The Ontario government brought a motion to dismiss the case brought by Ecojustice on the basis there was no point proceeding because the regulation to revoke cap and trade is no longer in force. The Court flatly rejected the government’s argument and said that the case should proceed.

Keith Stewart, Senior Energy Strategist with Greenpeace Canada, said:
“We are eager for Doug Ford’s government to have to answer for their actions over cap and trade, and glad that Greenpeace will get our day in court to protect the environment and Ontarians’ democratic rights. This is an important reminder that not even Doug Ford is above the law.”

Professor Amir Attaran, lawyer for the Ecojustice-uOttawa Environmental Law Clinic, said:
“The Ford government broke the law when it illegally failed to consult the public. We’re going to court to remind Premier Ford that winning an election does not give his government carte blanche to ignore the legal rights of Ontarians to be consulted on major changes to the laws and regulations that protect them from climate change.”

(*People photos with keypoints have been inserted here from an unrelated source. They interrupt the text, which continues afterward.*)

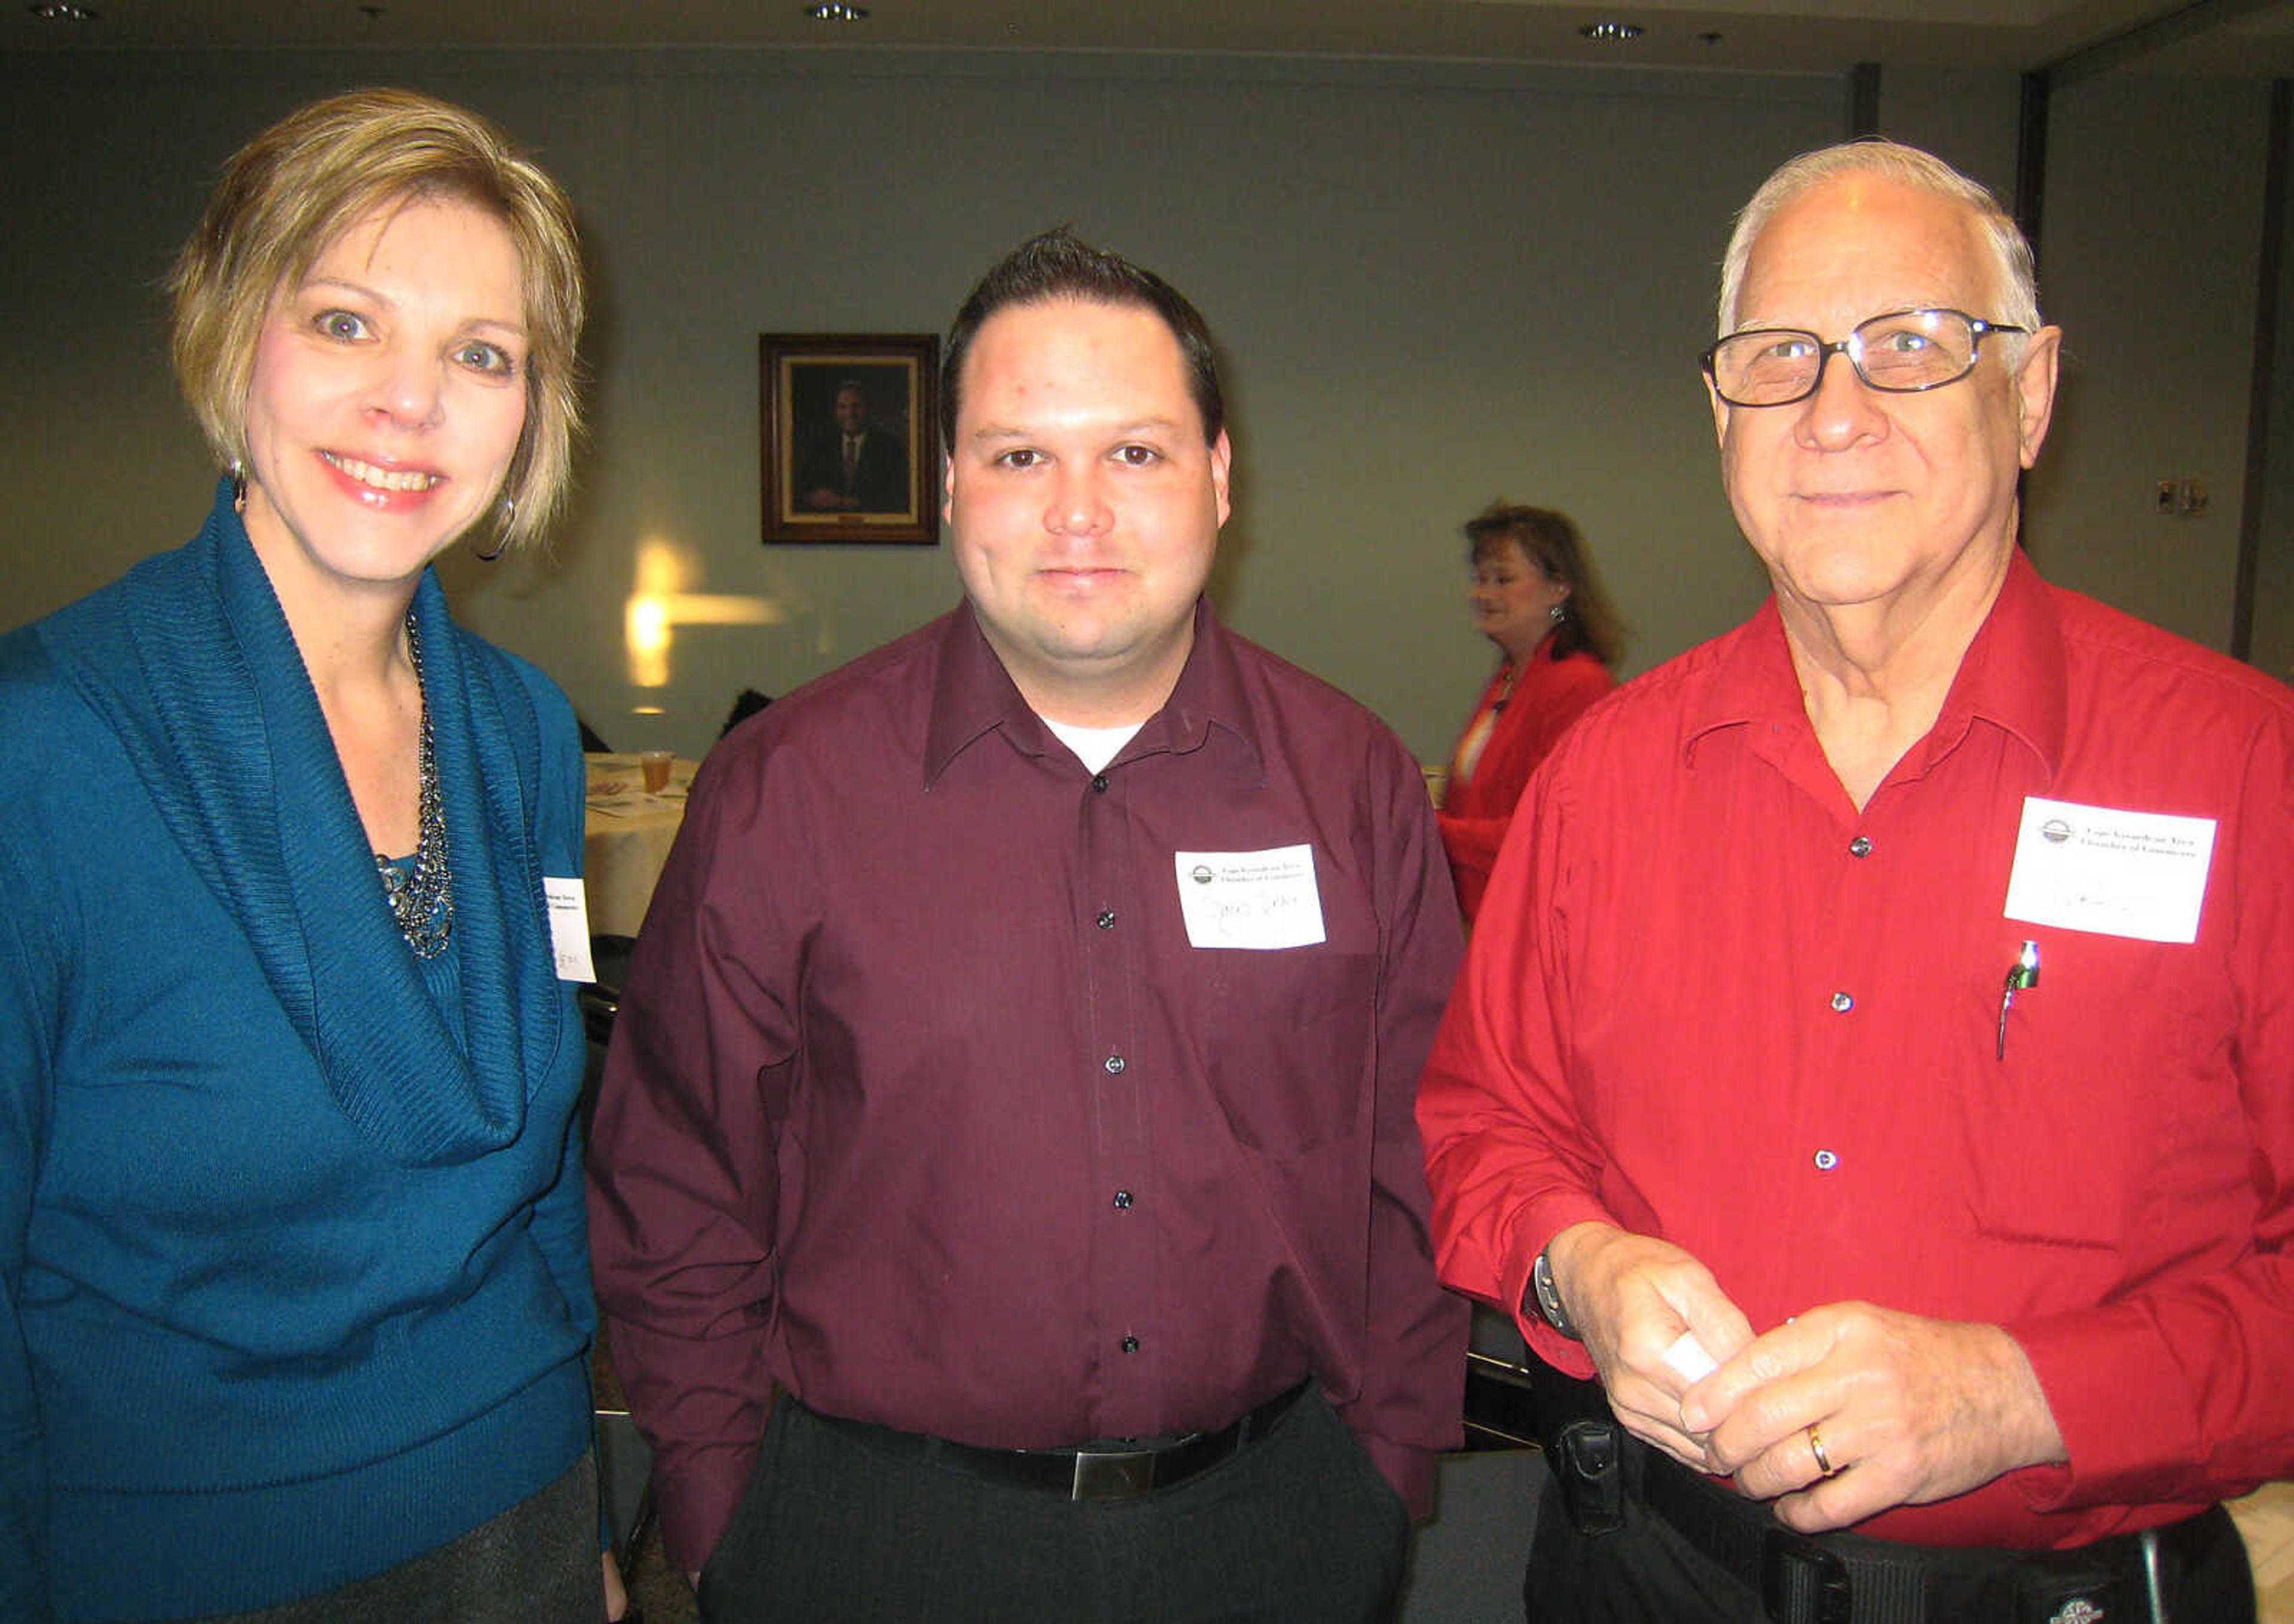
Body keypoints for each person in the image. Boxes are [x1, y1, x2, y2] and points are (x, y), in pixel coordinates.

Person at [1418, 137, 2291, 1624]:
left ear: (2027, 392)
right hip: (1640, 1570)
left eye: (1908, 344)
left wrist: (2019, 1394)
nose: (1832, 412)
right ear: (1718, 410)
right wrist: (1579, 1270)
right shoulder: (1607, 776)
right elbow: (1480, 1123)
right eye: (1777, 355)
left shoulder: (2244, 773)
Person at [587, 228, 1468, 1623]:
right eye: (1017, 455)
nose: (1077, 510)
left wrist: (1385, 1470)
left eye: (1134, 452)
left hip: (1276, 1524)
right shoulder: (788, 789)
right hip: (870, 1540)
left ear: (1219, 479)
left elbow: (1417, 1150)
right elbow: (676, 1170)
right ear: (947, 485)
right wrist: (716, 1512)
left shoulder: (1351, 782)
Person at [0, 90, 624, 1622]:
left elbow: (538, 1165)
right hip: (183, 1550)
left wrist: (589, 1504)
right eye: (346, 323)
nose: (410, 403)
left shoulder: (526, 731)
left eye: (481, 353)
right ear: (232, 338)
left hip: (523, 1510)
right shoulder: (45, 744)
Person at [1438, 502, 1622, 925]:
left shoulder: (1578, 686)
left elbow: (1548, 830)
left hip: (1535, 925)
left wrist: (1435, 831)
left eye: (1502, 579)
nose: (1482, 594)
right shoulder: (1509, 676)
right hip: (1485, 917)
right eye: (1480, 579)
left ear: (1559, 588)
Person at [796, 377, 910, 513]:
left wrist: (845, 502)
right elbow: (803, 494)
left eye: (856, 406)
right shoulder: (821, 448)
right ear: (835, 411)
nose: (850, 414)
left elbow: (899, 499)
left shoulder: (891, 448)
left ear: (867, 408)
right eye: (842, 407)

If the court finds that cap and trade was cancelled inappropriately and in an improper way, it will mean that one of the first actions taken by Doug Ford’s government on their first day in office was illegal.

The goal of Ontario’s cap and trade program was to reduce greenhouse gas emissions by capping the amount of pollution specified companies are permitted to release. If the company exceeded the applicable limit, they were required to buy allowances at the auction or from other companies. Under the Climate Change Mitigation and Low-Carbon Economy Act the money raised from the cap-and-trade program was invested into green projects and initiatives to reduce emissions in other areas.

The case is scheduled to be heard in April this year and the court will determine whether the government failed to appropriate consult the public prior to cancelling cap and trade.

 

[1] The University of Ottawa and Ecojustice, Canada’s largest environmental law charity, are partners in the uOttawa-Ecojustice Environmental Law Clinic, a problem-based educational learning course designed to help train the next generation of environmental law and policy leaders.